[Source records Boundary: Start]

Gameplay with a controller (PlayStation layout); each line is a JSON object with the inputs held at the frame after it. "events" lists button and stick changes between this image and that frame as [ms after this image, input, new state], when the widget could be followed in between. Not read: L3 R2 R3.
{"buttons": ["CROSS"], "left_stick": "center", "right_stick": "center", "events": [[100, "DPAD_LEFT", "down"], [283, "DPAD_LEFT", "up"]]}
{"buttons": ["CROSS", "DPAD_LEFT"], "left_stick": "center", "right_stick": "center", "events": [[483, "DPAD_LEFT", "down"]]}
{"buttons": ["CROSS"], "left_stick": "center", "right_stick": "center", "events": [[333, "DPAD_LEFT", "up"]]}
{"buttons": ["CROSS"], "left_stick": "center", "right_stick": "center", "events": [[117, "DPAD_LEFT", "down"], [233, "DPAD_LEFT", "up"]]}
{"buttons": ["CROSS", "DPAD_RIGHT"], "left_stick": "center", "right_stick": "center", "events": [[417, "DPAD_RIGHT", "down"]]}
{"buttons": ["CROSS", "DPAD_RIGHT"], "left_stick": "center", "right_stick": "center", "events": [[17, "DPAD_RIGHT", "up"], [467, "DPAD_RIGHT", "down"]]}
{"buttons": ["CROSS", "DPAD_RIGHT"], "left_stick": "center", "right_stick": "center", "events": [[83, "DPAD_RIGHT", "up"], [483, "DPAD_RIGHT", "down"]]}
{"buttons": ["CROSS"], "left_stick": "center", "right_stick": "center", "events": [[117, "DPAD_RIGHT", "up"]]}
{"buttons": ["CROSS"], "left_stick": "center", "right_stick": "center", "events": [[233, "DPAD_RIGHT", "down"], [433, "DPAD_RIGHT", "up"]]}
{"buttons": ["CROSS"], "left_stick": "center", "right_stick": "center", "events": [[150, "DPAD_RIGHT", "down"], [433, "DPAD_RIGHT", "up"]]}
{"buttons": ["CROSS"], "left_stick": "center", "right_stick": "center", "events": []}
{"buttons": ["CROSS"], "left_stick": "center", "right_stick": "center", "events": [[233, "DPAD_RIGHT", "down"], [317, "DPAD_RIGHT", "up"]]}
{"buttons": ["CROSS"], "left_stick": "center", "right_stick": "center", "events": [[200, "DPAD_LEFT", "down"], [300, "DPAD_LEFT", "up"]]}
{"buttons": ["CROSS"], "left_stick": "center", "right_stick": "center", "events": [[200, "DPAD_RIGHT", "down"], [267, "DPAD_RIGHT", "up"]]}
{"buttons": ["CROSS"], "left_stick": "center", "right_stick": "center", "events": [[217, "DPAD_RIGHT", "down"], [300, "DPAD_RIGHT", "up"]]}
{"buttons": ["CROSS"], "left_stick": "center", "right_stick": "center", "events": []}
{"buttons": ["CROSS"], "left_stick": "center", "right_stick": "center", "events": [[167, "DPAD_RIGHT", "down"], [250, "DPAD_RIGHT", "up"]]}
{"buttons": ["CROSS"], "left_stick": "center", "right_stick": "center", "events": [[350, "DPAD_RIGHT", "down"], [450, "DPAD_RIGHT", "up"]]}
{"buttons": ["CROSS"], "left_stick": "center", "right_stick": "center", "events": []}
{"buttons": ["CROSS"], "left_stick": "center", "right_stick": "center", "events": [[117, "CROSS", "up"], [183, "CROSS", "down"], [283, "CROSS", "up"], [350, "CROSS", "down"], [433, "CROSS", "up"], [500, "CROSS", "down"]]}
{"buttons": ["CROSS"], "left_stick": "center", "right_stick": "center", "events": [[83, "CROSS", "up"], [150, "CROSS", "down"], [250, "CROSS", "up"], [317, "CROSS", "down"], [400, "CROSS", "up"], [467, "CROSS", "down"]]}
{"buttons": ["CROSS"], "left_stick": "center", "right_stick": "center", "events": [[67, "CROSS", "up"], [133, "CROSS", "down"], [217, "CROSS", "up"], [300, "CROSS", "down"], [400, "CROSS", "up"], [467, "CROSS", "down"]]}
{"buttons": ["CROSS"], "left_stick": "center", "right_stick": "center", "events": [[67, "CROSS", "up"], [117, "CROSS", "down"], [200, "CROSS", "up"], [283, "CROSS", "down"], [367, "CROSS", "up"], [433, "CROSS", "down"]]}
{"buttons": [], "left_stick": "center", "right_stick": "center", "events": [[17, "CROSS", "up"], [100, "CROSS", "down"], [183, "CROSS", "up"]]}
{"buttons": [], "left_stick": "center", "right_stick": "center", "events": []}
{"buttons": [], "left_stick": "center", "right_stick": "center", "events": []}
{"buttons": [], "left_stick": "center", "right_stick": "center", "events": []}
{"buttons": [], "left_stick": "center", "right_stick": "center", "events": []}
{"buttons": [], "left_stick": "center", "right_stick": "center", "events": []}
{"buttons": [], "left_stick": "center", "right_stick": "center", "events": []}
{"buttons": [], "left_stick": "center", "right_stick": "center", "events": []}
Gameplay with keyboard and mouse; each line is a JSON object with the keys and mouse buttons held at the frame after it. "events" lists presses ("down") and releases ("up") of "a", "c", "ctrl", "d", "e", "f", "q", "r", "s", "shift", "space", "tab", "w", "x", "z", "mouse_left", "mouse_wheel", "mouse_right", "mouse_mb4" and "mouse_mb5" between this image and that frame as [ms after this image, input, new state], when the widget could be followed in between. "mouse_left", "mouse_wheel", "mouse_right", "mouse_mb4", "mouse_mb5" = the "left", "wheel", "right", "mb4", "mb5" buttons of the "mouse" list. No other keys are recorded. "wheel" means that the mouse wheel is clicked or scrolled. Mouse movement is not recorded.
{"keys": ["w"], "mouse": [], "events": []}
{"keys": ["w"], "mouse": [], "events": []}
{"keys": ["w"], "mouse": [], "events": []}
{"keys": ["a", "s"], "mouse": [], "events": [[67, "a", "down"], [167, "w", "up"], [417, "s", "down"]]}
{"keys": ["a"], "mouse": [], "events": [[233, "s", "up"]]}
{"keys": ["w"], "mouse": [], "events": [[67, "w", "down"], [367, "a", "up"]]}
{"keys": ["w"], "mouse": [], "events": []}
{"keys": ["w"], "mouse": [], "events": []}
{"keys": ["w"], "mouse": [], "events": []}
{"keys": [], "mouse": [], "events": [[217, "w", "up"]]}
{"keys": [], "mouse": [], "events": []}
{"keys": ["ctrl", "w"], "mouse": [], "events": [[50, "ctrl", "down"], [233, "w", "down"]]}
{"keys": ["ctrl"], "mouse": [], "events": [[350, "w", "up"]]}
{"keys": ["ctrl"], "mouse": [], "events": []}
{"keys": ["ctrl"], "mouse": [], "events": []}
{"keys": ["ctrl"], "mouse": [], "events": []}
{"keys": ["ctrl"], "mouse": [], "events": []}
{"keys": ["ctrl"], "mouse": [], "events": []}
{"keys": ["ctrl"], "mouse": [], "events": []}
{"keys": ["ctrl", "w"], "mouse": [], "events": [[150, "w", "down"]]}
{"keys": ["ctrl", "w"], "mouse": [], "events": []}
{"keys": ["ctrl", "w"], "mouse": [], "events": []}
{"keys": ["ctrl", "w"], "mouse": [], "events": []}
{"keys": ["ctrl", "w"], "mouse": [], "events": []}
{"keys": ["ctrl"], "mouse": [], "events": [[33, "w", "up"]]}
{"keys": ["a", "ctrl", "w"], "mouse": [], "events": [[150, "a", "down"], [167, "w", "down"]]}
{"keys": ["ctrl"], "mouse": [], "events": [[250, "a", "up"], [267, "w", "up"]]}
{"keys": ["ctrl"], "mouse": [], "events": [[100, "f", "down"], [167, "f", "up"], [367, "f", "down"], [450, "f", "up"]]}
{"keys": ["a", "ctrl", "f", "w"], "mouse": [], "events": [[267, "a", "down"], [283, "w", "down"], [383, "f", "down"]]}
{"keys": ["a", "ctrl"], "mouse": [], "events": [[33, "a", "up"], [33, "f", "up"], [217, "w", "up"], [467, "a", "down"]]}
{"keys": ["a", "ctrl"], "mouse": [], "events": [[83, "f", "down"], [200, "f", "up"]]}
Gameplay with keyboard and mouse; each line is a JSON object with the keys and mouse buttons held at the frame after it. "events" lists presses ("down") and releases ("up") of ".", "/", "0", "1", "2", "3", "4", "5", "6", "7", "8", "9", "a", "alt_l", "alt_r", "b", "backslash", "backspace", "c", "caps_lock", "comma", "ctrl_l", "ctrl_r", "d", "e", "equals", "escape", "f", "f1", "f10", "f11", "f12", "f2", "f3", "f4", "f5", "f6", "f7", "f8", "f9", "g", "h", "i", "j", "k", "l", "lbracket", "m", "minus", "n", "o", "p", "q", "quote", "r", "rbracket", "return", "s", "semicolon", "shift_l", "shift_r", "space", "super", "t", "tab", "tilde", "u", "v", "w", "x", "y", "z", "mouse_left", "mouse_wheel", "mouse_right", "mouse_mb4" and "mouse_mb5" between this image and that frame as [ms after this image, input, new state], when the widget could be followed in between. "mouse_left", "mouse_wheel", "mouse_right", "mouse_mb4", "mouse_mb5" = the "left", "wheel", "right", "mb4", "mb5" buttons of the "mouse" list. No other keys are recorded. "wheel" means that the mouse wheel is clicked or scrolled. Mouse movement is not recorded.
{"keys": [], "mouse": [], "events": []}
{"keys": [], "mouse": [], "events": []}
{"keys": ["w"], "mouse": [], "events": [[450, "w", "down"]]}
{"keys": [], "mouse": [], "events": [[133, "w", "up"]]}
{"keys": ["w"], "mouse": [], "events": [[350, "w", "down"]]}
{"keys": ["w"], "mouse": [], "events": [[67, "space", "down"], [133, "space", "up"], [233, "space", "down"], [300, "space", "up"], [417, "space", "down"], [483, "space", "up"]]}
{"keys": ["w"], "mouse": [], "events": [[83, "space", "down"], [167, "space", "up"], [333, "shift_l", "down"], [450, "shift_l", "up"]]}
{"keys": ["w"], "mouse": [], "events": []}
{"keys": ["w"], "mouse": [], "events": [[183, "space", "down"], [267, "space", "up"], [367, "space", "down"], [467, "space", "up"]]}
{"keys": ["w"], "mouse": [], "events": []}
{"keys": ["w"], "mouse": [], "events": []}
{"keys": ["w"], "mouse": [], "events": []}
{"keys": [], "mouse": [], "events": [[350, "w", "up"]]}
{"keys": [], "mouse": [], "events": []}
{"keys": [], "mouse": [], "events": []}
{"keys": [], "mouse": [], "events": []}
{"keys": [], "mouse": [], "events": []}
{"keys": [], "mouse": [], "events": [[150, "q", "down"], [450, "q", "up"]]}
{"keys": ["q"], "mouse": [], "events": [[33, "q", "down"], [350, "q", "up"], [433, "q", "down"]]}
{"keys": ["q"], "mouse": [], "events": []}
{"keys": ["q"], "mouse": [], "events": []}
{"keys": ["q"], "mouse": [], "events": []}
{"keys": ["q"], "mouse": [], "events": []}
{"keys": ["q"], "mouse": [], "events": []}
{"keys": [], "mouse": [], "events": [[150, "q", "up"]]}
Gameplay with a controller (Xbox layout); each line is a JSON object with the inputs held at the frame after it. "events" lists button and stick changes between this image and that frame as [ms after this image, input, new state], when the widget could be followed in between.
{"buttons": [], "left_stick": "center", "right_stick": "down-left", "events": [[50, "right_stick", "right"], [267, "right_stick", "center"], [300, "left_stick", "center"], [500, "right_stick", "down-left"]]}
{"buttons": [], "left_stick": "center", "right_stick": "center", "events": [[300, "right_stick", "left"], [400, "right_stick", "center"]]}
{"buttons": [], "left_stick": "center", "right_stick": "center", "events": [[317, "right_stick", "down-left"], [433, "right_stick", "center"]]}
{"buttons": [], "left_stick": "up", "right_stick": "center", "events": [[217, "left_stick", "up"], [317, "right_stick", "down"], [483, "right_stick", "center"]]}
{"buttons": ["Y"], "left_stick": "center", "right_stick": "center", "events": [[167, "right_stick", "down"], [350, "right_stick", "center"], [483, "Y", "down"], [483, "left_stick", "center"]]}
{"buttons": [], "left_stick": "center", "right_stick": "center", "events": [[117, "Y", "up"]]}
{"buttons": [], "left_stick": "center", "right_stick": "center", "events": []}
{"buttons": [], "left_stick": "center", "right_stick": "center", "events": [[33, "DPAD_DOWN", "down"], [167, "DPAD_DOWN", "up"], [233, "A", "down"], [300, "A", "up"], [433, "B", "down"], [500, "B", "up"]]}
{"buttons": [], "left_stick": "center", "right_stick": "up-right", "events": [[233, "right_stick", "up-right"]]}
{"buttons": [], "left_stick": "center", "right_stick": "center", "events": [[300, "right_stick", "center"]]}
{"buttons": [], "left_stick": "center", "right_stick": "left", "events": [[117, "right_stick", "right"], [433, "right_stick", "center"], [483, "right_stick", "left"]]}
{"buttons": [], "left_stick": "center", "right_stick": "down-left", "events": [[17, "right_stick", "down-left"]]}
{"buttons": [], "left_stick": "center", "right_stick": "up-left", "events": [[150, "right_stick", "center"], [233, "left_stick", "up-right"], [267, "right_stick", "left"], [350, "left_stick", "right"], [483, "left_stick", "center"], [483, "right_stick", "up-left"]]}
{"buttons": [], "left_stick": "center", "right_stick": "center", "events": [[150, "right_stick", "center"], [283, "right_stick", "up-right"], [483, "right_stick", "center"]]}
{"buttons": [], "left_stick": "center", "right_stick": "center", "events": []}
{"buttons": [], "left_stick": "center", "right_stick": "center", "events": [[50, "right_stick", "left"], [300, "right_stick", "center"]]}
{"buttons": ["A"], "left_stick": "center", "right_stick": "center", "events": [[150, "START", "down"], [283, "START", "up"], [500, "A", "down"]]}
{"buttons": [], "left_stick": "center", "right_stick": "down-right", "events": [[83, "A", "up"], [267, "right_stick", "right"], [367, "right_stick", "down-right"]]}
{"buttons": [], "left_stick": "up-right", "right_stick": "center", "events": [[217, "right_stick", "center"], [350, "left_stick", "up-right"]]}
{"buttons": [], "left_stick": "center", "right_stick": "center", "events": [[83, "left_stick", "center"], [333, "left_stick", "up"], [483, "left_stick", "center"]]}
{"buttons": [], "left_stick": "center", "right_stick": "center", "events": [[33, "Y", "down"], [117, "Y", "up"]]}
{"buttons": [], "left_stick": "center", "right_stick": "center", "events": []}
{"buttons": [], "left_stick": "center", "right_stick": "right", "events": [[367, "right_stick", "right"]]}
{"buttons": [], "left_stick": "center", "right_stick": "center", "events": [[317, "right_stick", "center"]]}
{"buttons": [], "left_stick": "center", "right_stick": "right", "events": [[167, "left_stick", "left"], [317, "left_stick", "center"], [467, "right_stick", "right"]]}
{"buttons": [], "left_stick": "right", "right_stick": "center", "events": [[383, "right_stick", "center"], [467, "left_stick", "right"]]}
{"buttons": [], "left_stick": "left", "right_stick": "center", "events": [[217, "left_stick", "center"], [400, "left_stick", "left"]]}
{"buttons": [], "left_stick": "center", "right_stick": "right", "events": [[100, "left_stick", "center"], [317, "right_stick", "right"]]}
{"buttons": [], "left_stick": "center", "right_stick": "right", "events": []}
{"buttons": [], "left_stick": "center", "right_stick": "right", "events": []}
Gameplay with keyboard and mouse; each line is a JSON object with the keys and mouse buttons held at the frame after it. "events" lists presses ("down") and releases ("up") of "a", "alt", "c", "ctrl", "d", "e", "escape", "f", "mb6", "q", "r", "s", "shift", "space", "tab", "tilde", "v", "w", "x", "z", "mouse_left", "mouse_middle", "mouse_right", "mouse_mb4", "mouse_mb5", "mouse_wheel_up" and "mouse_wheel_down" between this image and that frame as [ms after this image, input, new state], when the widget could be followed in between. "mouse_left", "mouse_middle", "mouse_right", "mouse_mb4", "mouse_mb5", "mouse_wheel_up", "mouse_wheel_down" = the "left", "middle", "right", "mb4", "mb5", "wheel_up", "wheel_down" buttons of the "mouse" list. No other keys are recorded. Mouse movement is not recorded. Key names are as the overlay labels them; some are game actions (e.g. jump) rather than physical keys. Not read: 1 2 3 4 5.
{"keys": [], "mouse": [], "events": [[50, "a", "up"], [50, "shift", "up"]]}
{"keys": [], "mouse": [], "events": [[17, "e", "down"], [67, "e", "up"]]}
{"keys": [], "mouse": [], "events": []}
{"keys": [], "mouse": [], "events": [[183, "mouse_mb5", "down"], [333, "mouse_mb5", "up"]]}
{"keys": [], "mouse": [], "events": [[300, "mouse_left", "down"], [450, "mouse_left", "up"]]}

[Source records Boundary: End]

> **Task statement**: If a line in the listing holds the word "controller", list that line.

> **Task result**:
Gameplay with a controller (PlayStation layout); each line is a JSON object with the inputs held at the frame after it. "events" lists button and stick changes between this image and that frame as [ms after this image, input, new state], when the widget could be followed in between. Not read: L3 R2 R3.
Gameplay with a controller (Xbox layout); each line is a JSON object with the inputs held at the frame after it. "events" lists button and stick changes between this image and that frame as [ms after this image, input, new state], when the widget could be followed in between.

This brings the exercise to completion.